Gkiourtzis Nikolaos, Stoimeni Anastasia, Michou Panagiota, Charitakis Nikolaos, Cheirakis Konstantinos, Liakos Vasileios, Makedou Kali, Printza Nikoleta, Antachopoulos Charalampos, Tramma Despoina
4th Department of Pediatrics, School of Medicine, Department of Health Sciences, "G. Papageorgiou" General Hospital, Aristotle University of Thessaloniki, 54124 & Ring Road Municipality of Pavlou Mela Area N. Evkarpia, 56403, Thessaloniki, Greece.
Pediatric Department, G. Gennimatas General Hospital, Thessaloniki, Greece.
Pediatr Nephrol. 2025 Jul 31. doi: 10.1007/s00467-025-06885-0.
Children with febrile urinary tract infections (fUTI), especially those with acute pyelonephritis (APN) and vesicoureteral reflux (VUR), may face several complications, especially kidney scarring. Different biomarkers, such as urinary neutrophil gelatinase-associated lipocalin (uNGAL) and procalcitonin (PCT), have been studied for predicting kidney scarring without the need for a DMSA scan.

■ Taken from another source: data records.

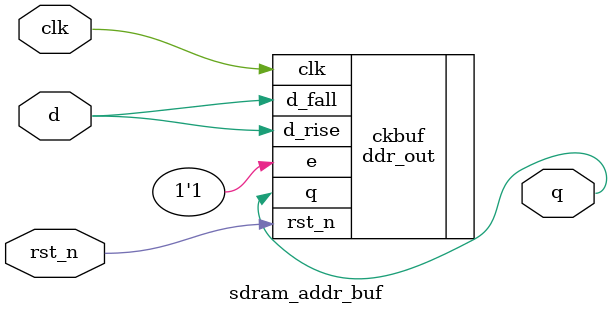
<source format=v>
module sdram_addr_buf (
	input  wire clk,
	input  wire rst_n,
	input  wire d,
	output wire q
);

// FIXME this is a workaround for apparent lack of SDR output buffers in
// Trellis at the moment

ddr_out ckbuf (
	.clk (clk),
	.rst_n (rst_n),

	.d_rise (d),
	.d_fall (d),
	.e      (1'b1),
	.q      (q)
);

endmodule

</source>
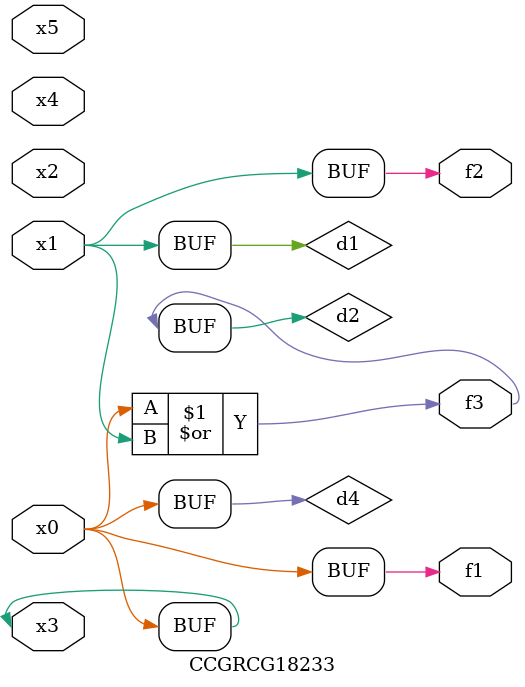
<source format=v>
module CCGRCG18233(
	input x0, x1, x2, x3, x4, x5,
	output f1, f2, f3
);

	wire d1, d2, d3, d4;

	and (d1, x1);
	or (d2, x0, x1);
	nand (d3, x0, x5);
	buf (d4, x0, x3);
	assign f1 = d4;
	assign f2 = d1;
	assign f3 = d2;
endmodule

</source>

This systematic review and meta-analysis examines the role of biomarkers in pediatric patients with a history of fUTI and their prognostic value in the diagnosis of APN and prediction of kidney scarring.
A search through major databases (MEDLINE/PubMed and Scopus) was conducted from inception until January 2, 2025. The mean difference (95% CI) was applied. A p < 0.05 was considered statistically significant.

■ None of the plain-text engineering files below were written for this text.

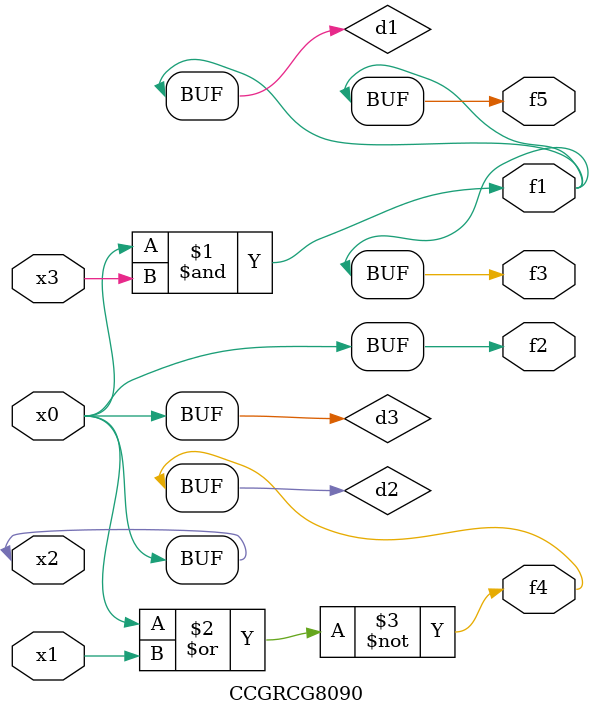
<source format=v>
module CCGRCG8090(
	input x0, x1, x2, x3,
	output f1, f2, f3, f4, f5
);

	wire d1, d2, d3;

	and (d1, x2, x3);
	nor (d2, x0, x1);
	buf (d3, x0, x2);
	assign f1 = d1;
	assign f2 = d3;
	assign f3 = d1;
	assign f4 = d2;
	assign f5 = d1;
endmodule

</source>
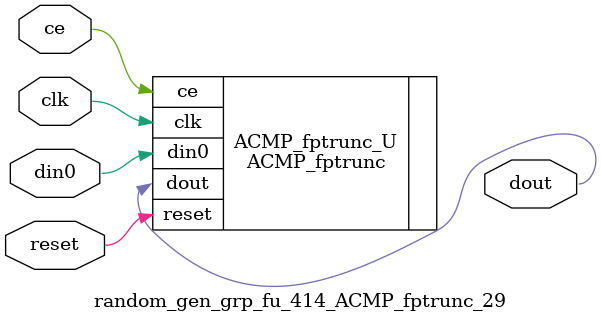
<source format=v>

`timescale 1 ns / 1 ps
module random_gen_grp_fu_414_ACMP_fptrunc_29(
    clk,
    reset,
    ce,
    din0,
    dout);

parameter ID = 32'd1;
parameter NUM_STAGE = 32'd1;
parameter din0_WIDTH = 32'd1;
parameter dout_WIDTH = 32'd1;
input clk;
input reset;
input ce;
input[din0_WIDTH - 1:0] din0;
output[dout_WIDTH - 1:0] dout;



ACMP_fptrunc #(
.ID( ID ),
.NUM_STAGE( 2 ),
.din0_WIDTH( din0_WIDTH ),
.dout_WIDTH( dout_WIDTH ))
ACMP_fptrunc_U(
    .clk( clk ),
    .reset( reset ),
    .ce( ce ),
    .din0( din0 ),
    .dout( dout ));

endmodule

</source>
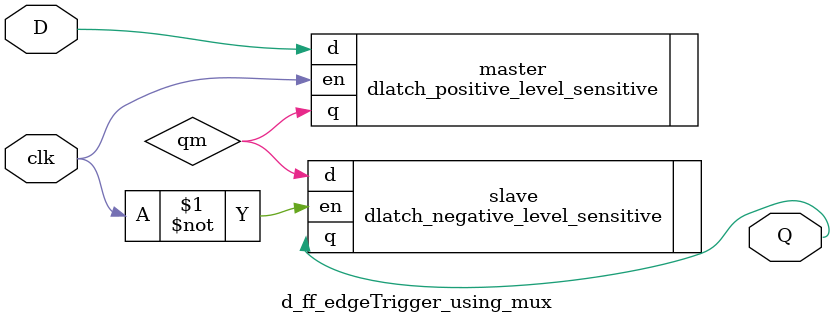
<source format=v>
module d_ff_edgeTrigger_using_mux(D,clk,Q);
  input D,clk;
  output Q;
  wire qm;
  dlatch_positive_level_sensitive master(.d(D),.en(clk),.q(qm));
  dlatch_negative_level_sensitive slave(.d(qm),.en(~clk),.q(Q));
endmodule
//dlatch_negative_level_sensitive
</source>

The systematic review included 2300 participants from 28 studies. Procalcitonin and uNGAL were higher in individuals with scarring after a fUTI episode compared to those without scarring (p = 0.035 and p < 0.0001, respectively). In addition, PCT was higher in patients with APN compared to those with lower UTI (p < 0.0001). Finally, the good and moderate overall diagnostic accuracy (I = 29.8%) of PCT in predicting APN (AUC: 0.861) and uNGAL (I = 16.8%) in predicting kidney scarring after an episode of fUTI (AUC: 0.74), respectively, should be considered.
This study showed that PCT and uNGAL can detect APN and kidney scarring after fUTI. More studies should be conducted exploring the role of other biomarkers in scarring after an episode of fUTI in pediatric patients with or without VUR.
发热性尿路感染(fUTI)患儿,尤其是患有急性肾盂肾炎(APN)和膀胱输尿管反流(VUR)的患儿,可能面临多种并发症,尤其是肾瘢痕形成。已经对不同的生物标志物,如尿中性粒细胞明胶酶相关脂质运载蛋白(uNGAL)和降钙素原(PCT)进行了研究,以在无需进行二巯基丁二酸(DMSA)扫描的情况下预测肾瘢痕形成。
本系统评价和荟萃分析探讨了生物标志物在有fUTI病史的儿科患者中的作用及其在APN诊断和肾瘢痕形成预测中的预后价值。
从数据库创建至2025年1月2日,通过主要数据库(MEDLINE/PubMed和Scopus)进行检索。应用平均差(95%可信区间)。p < 0.05被认为具有统计学意义。
该系统评价纳入了来自28项研究的2300名参与者。与无瘢痕形成的个体相比,fUTI发作后有瘢痕形成的个体中降钙素原和uNGAL更高(分别为p = 0.035和p < 0.0001)。此外,与下尿路感染患者相比,APN患者的PCT更高(p < 0.0001)。最后,应考虑PCT在预测APN方面的良好和中等总体诊断准确性(I = 29.8%)(AUC:0.861)以及uNGAL在预测fUTI发作后肾瘢痕形成方面的诊断准确性(I = 16.8%)(AUC:0.74)。
本研究表明,PCT和uNGAL可以检测fUTI后的APN和肾瘢痕形成。应开展更多研究,探索其他生物标志物在有或无VUR的儿科患者fUTI发作后瘢痕形成中的作用。